DATA EXTRACT below:
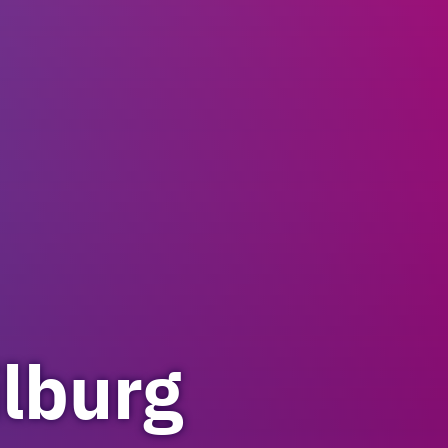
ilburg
End of DATA EXTRACT.
DATA EXTRACT below:
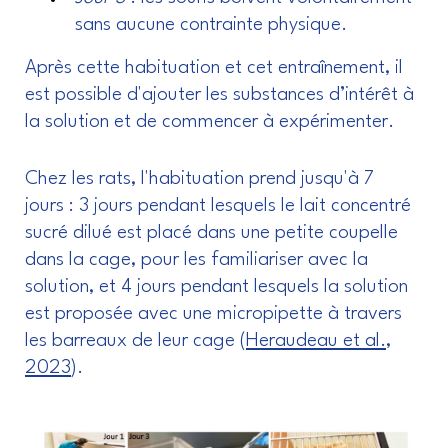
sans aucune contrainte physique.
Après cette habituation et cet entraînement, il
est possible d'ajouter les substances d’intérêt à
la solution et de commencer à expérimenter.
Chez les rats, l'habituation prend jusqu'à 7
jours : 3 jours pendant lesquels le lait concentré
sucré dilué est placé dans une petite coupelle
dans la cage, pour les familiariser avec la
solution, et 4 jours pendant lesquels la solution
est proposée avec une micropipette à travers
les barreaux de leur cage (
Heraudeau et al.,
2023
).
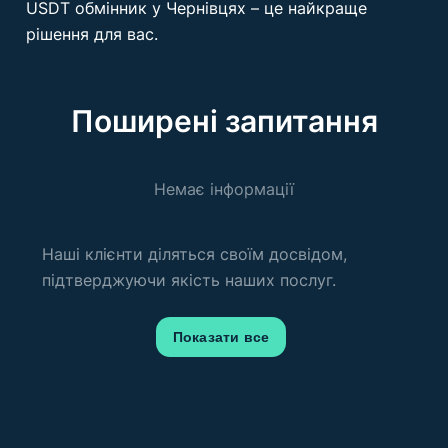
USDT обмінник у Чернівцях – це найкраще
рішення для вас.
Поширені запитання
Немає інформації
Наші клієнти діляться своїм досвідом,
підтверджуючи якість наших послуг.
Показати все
End of DATA EXTRACT.
DATA EXTRACT below:
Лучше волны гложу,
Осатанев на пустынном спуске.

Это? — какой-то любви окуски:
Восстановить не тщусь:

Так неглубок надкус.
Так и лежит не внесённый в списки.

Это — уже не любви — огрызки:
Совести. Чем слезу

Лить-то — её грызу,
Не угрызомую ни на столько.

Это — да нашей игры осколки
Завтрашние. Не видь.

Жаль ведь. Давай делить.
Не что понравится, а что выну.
End of DATA EXTRACT.
→ **WHAT YOU HAVE TO DO**:
Retype the records from the line containing "Жаль ведь. Давай делить." through the line containing "Не что понравится, а что выну.", including both of those lines.

→ **REPLY TO THE TASK**:
Жаль ведь. Давай делить.
Не что понравится, а что выну.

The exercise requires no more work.